=== DESCRIPTION OF THE TASK ===
Read through the data and report every line in which the word "round" occurs.

=== EXERCISE DATA ===
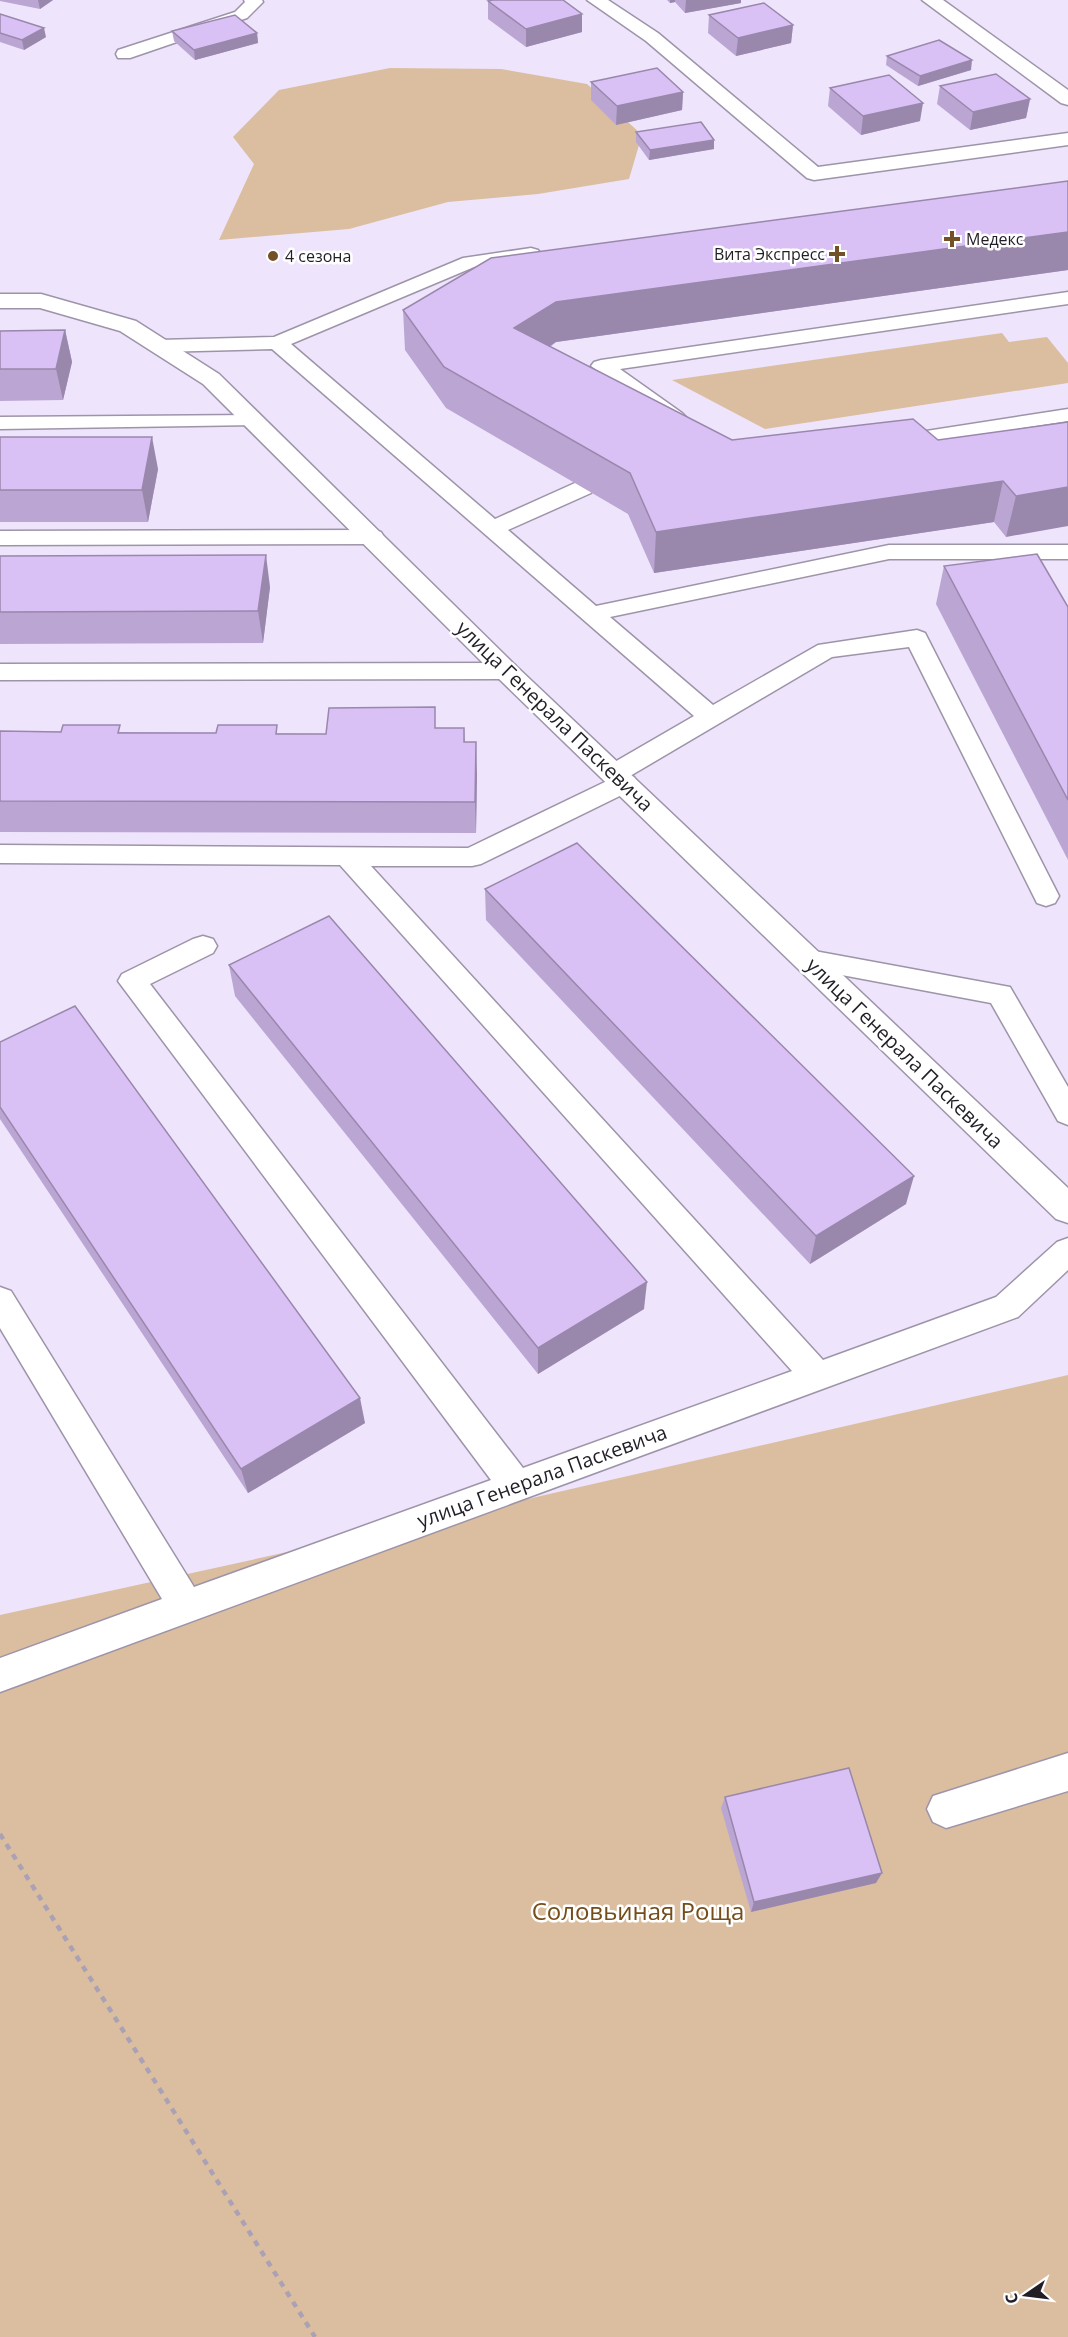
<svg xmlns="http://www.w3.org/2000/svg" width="1068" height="2337" font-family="'Open Sans',sans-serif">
  <rect width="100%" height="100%" fill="#eee4fb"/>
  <g fill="#dbbe9f">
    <polygon points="390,68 501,69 587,84 642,135 629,179 538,194 448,202 349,229 219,240 254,164 233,137 279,90"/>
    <polygon points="1002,333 1009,342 1047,337 1068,363 1068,383 765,429 672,380"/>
    <polygon points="1068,1375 1068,2337 0,2337 0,1615 493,1507"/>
  </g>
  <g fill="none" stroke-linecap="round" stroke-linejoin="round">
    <g stroke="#9e94a9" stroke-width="3">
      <g id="lane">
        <polygon points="244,0 262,0 263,2 247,18 130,58 118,58 116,54 118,50 235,12 245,2"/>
        <polygon points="531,248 538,250 541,254 538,258 474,267 291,344 495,519 575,483 583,481 591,483 594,488 591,493 508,530 596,606 889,545 1068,545 1068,559 889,559 610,617 713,705 818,645 917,630 925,633 1059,896 1055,903 1046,906 1037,903 909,647 832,657 630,776 634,777 638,783 634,789 481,864 472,866 371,866 823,1360 996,1297 1057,1242 1068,1238 1068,1270 1018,1317 0,1692 0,1658 162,1599 0,1328 0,1287 11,1291 194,1587 491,1480 118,981 122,974 193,939 203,936 213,939 217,946 213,953 150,984 523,1468 792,1371 340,865 0,863 0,845 468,848 609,780 602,773 606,767 694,716 272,349 159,352 152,350 149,346 152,342 159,340 274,337 463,258"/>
        <polygon points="1068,292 1068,304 620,369 682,413 686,417 682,421 675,423 668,421 591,366 594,362 601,360"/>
        <polygon points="1068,409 1068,421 894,448 886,447 883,442 886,437 894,436"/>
        <polygon points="254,415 261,417 265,421 261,425 0,429 0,417"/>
        <polygon points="373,530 381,532 384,537 381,542 373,544 0,545 0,531"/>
        <polygon points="506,663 515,665 518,671 515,677 506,679 0,680 0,664"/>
        <polygon points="809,950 1010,987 1068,1087 1068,1125 1058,1121 991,1003 799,967 795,960 799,953"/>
        <polygon points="1068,1753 1068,1791 946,1828 933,1822 927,1809 933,1796"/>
      </g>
    </g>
    <g stroke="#9e94a9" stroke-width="3">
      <g id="street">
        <polygon points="587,0 608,0 658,33 818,167 1068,133 1068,145 814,180 807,178 646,41"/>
        <polygon points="922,0 943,0 1068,90 1068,105 1061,103"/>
        <polygon points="0,294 41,294 136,321 219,374 515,665 1068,1188 1068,1223 1056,1219 497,677 203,384 120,331 40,308 0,308"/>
      </g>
    </g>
    <polyline stroke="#aaa2b4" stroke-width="4.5" stroke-dasharray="6 6" stroke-linecap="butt" points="0,1834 315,2337"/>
    <use href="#lane" fill="#fff" fill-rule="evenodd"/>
    <use href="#street" fill="#fff" fill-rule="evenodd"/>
  </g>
  <g fill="#bba6d3">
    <polygon points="0,0 53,0 40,9 0,1"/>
    <polygon points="667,0 741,0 741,3 685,13 675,2 670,3"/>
    <polygon points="488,1 582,14 582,32 526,47 488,19"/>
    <polygon points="0,14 46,37 24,50 0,42"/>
    <polygon points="709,15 793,25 791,43 736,56 708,33"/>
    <polygon points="172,31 257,33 258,43 195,60 174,41"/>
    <polygon points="887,56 971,70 918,86 886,65"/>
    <polygon points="591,82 683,92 682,110 616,125 591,100"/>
    <polygon points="940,86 1030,99 1026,118 970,130 937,104"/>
    <polygon points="830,88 920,121 861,135 828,106"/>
    <polygon points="636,132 714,149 649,160 636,142"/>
    <polygon points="1068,181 1068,270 556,342 550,347 732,440 938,440 1068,422 1006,537 994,522 654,573 628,514 446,408 405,350 403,310"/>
    <polygon points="65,330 72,362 63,400 0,401 0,331"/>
    <polygon points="0,437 158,469 148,522 0,522"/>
    <polygon points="0,556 270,587 263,643 0,644"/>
    <polygon points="944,566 1068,607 1068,860 936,604"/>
    <polygon points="436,728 464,728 465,742 477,774 476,833 0,832 0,731 326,734"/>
    <polygon points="485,889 906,1204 810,1264 486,920"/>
    <polygon points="229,965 644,1309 538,1374 235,996"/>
    <polygon points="0,1042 365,1423 248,1493 0,1119"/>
    <polygon points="725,1797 876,1883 751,1912 721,1808"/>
  </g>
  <g fill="#9987ac">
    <polygon points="38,0 53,0 40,9"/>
    <polygon points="670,0 675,0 675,2 670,3"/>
    <polygon points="686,0 741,0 741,3 685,13"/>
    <polygon points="582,14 582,32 526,47 526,29"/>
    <polygon points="793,25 791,43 736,56 738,38"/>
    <polygon points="44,28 46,37 24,50 22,40"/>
    <polygon points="257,33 258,43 195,60 194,50"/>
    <polygon points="972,60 971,70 918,86 920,76"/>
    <polygon points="683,92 682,110 616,125 617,106"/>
    <polygon points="1030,99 1026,118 970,130 973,112"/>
    <polygon points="923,103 920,121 861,135 863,116"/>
    <polygon points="714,140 714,149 649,160 650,150"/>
    <polygon points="1068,232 1068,270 556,342 515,369 514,328 556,302"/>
    <polygon points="65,330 72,362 63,400 56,369"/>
    <polygon points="152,437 158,469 148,522 142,490"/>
    <polygon points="1003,481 994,522 654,573 656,532"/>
    <polygon points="1068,487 1068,526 1006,537 1016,496"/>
    <polygon points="266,555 270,587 263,643 258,611"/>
    <polygon points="476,742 477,774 476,833 475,802"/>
    <polygon points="914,1176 906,1204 810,1264 816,1236"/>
    <polygon points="647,1282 644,1309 538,1374 538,1348"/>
    <polygon points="360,1398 365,1423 248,1493 241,1469"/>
    <polygon points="882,1873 876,1883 751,1912 754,1902"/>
  </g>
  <g fill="#dac1f5" stroke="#9987ac" stroke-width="1.5">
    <polygon points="493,0 563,0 582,14 526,29 488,1"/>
    <polygon points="764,3 793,25 738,38 709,15"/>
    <polygon points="0,14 44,28 22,40 0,33"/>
    <polygon points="235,15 257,33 194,50 172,31"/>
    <polygon points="939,40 972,60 920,76 887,56"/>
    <polygon points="657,68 683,92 617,106 591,82"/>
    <polygon points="996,74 1030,99 973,112 940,86"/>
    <polygon points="889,75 923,103 863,116 830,88"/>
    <polygon points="701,122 714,140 650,150 636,132"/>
    <polygon points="1068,181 1068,232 556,302 514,328 732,440 913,419 938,440 1068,422 1068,487 1016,496 1003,481 656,532 630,473 444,367 403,310 491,258"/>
    <polygon points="65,330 56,369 0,369 0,331"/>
    <polygon points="0,437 152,437 142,490 0,490"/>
    <polygon points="1037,554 1068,607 1068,800 944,566"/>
    <polygon points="266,555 258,611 0,612 0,556"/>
    <polygon points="435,707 435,728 464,728 464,742 476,742 475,802 0,801 0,731 61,732 63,725 120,725 118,733 216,733 218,725 277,725 276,734 326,734 329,708"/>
    <polygon points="577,843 914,1176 816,1236 485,889"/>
    <polygon points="329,916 647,1282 538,1348 229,965"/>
    <polygon points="75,1006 360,1398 241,1469 0,1107 0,1042"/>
    <polygon points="849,1768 882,1873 754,1902 725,1797"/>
  </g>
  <g fill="#725128" stroke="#fff" stroke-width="2">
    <path d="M949 230h6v6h6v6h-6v6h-6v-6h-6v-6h6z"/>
    <path d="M834 245h6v6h6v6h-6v6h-6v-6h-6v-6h6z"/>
    <circle cx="273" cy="256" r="6"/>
  </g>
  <g text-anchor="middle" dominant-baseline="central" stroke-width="5" stroke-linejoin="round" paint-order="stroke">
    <g font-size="16" fill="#211e26" stroke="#fff" text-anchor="start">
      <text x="966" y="239">Медекс</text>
      <text x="825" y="254" text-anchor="end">Вита Экспресс</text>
      <text x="285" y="256">4 сезона</text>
    </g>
    <g font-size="20" fill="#211e26" stroke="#fff">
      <text transform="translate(555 716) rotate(44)">улица Генерала Паскевича</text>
      <text transform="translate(905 1053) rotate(44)">улица Генерала Паскевича</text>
      <text transform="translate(542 1476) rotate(-20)">улица Генерала Паскевича</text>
    </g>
    <g font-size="24" fill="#744d1a" stroke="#fff">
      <text x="638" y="1910">Соловьиная Роща</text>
    </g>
  </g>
  <g transform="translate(1026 2295) rotate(256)" stroke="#ffffff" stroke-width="4.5" paint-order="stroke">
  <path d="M0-4.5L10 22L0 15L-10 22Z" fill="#211e26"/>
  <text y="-9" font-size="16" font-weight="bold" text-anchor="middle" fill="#211e26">С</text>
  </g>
</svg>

=== RESULT OF THIS EXERCISE ===
  <g fill="none" stroke-linecap="round" stroke-linejoin="round">
  <g text-anchor="middle" dominant-baseline="central" stroke-width="5" stroke-linejoin="round" paint-order="stroke">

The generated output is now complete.